[Collected data entries]

- - - - -

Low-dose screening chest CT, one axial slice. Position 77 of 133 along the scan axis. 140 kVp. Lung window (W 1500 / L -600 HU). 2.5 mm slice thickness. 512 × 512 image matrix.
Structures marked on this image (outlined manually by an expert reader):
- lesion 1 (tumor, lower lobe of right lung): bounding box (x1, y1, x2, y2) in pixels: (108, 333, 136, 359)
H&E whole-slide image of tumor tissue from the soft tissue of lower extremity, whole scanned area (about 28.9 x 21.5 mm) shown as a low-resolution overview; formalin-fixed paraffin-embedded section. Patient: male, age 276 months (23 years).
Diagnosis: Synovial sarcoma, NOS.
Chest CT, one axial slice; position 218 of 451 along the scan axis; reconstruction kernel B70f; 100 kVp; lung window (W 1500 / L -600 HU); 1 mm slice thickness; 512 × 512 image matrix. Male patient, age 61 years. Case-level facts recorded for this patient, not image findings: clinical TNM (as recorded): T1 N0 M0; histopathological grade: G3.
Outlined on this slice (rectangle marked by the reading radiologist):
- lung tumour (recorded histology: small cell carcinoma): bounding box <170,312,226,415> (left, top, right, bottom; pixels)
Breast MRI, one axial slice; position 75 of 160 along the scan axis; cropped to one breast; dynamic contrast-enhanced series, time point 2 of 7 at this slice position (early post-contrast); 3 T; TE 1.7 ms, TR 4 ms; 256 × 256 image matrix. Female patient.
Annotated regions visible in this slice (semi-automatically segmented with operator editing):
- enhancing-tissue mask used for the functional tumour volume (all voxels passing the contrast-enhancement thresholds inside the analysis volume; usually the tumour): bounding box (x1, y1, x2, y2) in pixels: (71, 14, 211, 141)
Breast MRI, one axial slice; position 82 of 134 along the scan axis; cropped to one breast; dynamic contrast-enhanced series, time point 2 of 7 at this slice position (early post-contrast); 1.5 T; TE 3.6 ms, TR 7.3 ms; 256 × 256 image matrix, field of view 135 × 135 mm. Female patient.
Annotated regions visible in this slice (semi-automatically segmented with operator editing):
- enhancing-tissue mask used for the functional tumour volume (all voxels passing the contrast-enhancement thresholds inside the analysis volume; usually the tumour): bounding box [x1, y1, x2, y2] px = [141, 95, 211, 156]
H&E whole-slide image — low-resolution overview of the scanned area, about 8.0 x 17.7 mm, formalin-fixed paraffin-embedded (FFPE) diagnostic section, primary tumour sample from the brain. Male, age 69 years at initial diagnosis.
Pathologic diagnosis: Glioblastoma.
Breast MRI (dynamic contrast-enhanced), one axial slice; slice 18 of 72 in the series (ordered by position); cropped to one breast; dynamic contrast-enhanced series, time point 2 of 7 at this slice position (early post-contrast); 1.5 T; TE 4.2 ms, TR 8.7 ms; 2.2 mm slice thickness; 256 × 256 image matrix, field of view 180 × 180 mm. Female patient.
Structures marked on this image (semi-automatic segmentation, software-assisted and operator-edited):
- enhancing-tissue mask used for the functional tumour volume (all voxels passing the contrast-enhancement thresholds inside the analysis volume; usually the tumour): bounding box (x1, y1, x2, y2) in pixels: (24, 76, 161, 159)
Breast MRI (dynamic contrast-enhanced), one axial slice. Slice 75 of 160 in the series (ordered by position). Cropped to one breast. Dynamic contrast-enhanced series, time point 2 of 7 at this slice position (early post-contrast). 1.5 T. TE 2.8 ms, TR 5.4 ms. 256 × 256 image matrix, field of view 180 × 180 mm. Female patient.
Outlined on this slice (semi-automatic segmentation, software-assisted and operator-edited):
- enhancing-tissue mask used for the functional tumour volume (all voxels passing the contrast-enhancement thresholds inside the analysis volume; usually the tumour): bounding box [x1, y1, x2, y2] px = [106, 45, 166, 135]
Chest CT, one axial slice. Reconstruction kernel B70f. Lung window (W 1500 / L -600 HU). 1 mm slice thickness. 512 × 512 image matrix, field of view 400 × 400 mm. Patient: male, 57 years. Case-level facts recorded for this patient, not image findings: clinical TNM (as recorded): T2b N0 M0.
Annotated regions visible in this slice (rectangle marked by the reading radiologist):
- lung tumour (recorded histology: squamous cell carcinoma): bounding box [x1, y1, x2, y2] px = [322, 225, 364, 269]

- - - - -

**WHAT NEEDS TO BE DONE**
Lines to set down from above: the line with "Chest CT, one axial slice;", the line with "Breast MRI, one axial slice; position 75", and every line between, each exactly as written.

**SOLVED PROBLEM**
Chest CT, one axial slice; position 218 of 451 along the scan axis; reconstruction kernel B70f; 100 kVp; lung window (W 1500 / L -600 HU); 1 mm slice thickness; 512 × 512 image matrix. Male patient, age 61 years. Case-level facts recorded for this patient, not image findings: clinical TNM (as recorded): T1 N0 M0; histopathological grade: G3.
Outlined on this slice (rectangle marked by the reading radiologist):
- lung tumour (recorded histology: small cell carcinoma): bounding box <170,312,226,415> (left, top, right, bottom; pixels)
Breast MRI, one axial slice; position 75 of 160 along the scan axis; cropped to one breast; dynamic contrast-enhanced series, time point 2 of 7 at this slice position (early post-contrast); 3 T; TE 1.7 ms, TR 4 ms; 256 × 256 image matrix. Female patient.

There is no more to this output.